- Pitcher / First baseman
- Born: May 6, 1913 Baltimore, Maryland, U.S.
- Died: November 19, 1938 (aged 25) Baltimore, Maryland, U.S.
- Batted: LeftThrew: Left

Negro leagues debut
- 1932, for the Baltimore Black Sox

Last Negro leagues appearance
- 1938, for the Philadelphia Stars

Negro leagues statistics
- Win–loss record: 32–21
- Earned run average: 3.24
- Strikeouts: 295
- Stats at Baseball Reference

Teams
- Baltimore Black Sox (1932–1933); Philadelphia Stars (1934–1938);

Career highlights and awards
- Negro National League pennant (1934); Triple Crown (1934); Negro National League ERA leader (1934); Negro National League wins leader (1934); Negro National League strikeout leader (1934);

= Slim Jones =

American baseball player (1913–1938)

Stuart "Slim" Jones (May 6, 1913 – November 19, 1938) was an American professional baseball pitcher and first baseman in negro league baseball. A native of Baltimore, Maryland, he played for the Baltimore Black Sox and the Philadelphia Stars of the East-West League and Negro National League II from 1932 to 1938.

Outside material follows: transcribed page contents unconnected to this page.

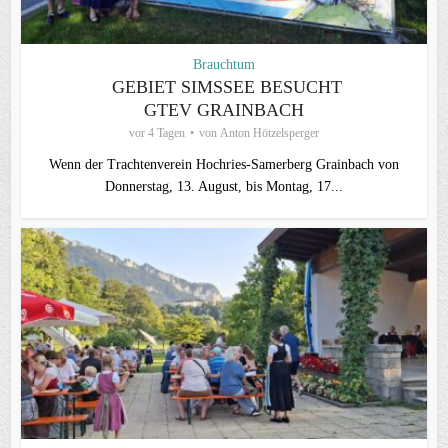
Brauchtum
GEBIET SIMSSEE BESUCHT
GTEV GRAINBACH
vor 4 Tagen
von
Anton Hötzelsperger
Wenn der Trachtenverein Hochries-Samerberg Grainbach von
Donnerstag, 13. August, bis Montag, 17...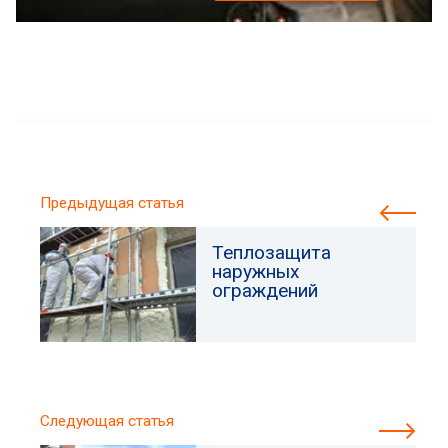
Предыдущая статья
Теплозащита
наружных
ограждений
Следующая статья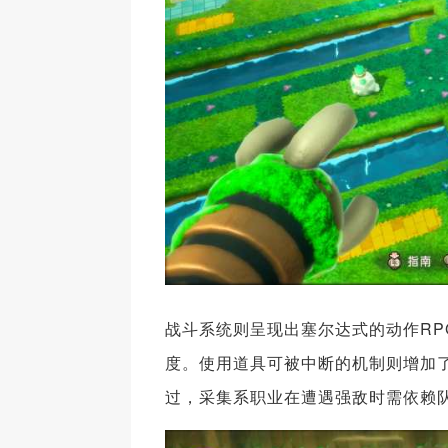
战斗系统则呈现出塞尔达式的动作R
度。使用道具可被中断的机制则增加
过，采集系职业在遭遇强敌时需依赖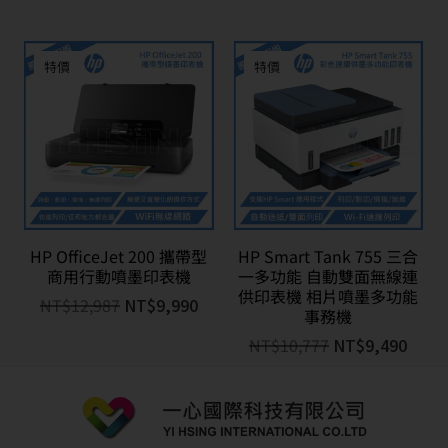
特價
特價
HP OfficeJet 200 攜帶型
HP Smart Tank 755 三合
商用行動噴墨印表機
一多功能 自動雙面無線連
供印表機 相片噴墨多功能
NT$
12,987
NT$
9,990
事務機
NT$
10,777
NT$
9,490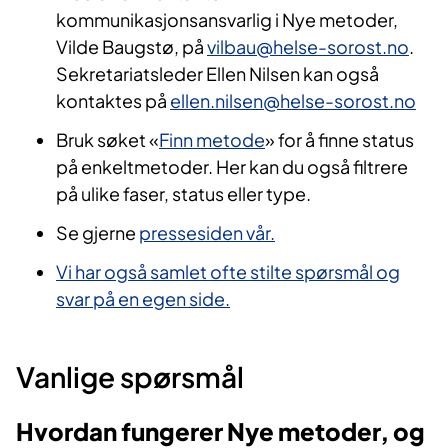
kommunikasjonsansvarlig i Nye metoder,
Vilde Baugstø, på
vilbau@helse-sorost.no
.
Sekretariatsleder Ellen Nilsen kan også
kontaktes på
ellen.nilsen@helse-sorost.no
Bruk søket «
Finn metode
» for å finne status
på enkeltmetoder. Her kan du også filtrere
på ulike faser, status eller type.
Se gjerne
pressesiden vår.
Vi har også samlet ofte stilte spørsmål og
svar på en egen side.
Vanlige spørsmål
Hvordan fungerer Nye metoder, og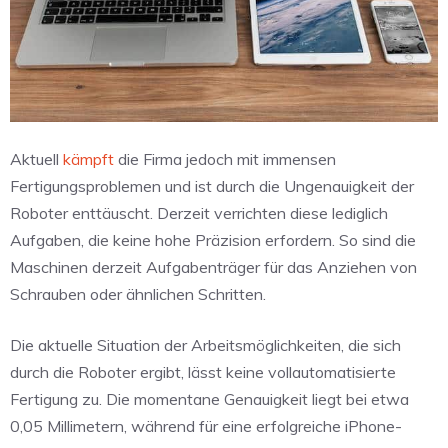
Aktuell
kämpft
die Firma jedoch mit immensen
Fertigungsproblemen und ist durch die Ungenauigkeit der
Roboter enttäuscht. Derzeit verrichten diese lediglich
Aufgaben, die keine hohe Präzision erfordern. So sind die
Maschinen derzeit Aufgabenträger für das Anziehen von
Schrauben oder ähnlichen Schritten.
Die aktuelle Situation der Arbeitsmöglichkeiten, die sich
durch die Roboter ergibt, lässt keine vollautomatisierte
Fertigung zu. Die momentane Genauigkeit liegt bei etwa
0,05 Millimetern, während für eine erfolgreiche iPhone-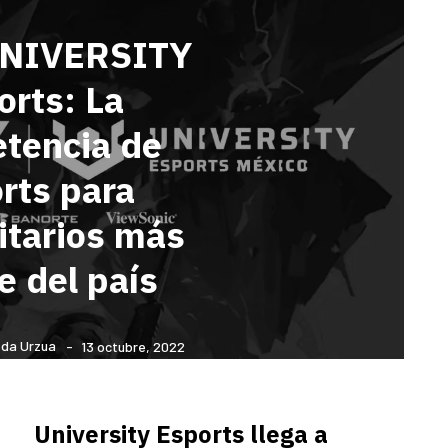
 UNIVERSITY
orts: La
tencia de
rts para
itarios más
e del país
da Urzua
13 octubre, 2022
University Esports llega a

In 1934, the 6' 6" Jones led the Negro National League II in earned run average (ERA) at 1.29, wins (20), and strikeouts (164) to become the first pitcher in Negro league history to achieve the pitching Triple Crown. This achievement was matched just three more times in league history. He set the pitching wins above replacement (WAR) record for a single season by a Negro League pitcher with 8.4, surpassing Bill Foster’s mark of 8.3 established in 1926. Jones was the winning pitcher in the final game of the Championship Series that clinched a pennant for the Stars. Jones was not in the league for a long time but was very effective during his short career.

Jones was plagued by trouble with alcoholism. He won just seven games in the four seasons he played after 1934. He died in Baltimore, Maryland, on November 19, 1938. According to legend, he froze to death after selling his coat for alcohol, but in reality he died after being admitted to a Baltimore hospital.

Fourteen years after his death, Jones received votes listing him on the 1952 Pittsburgh Courier player-voted poll of the Negro leagues' best players ever.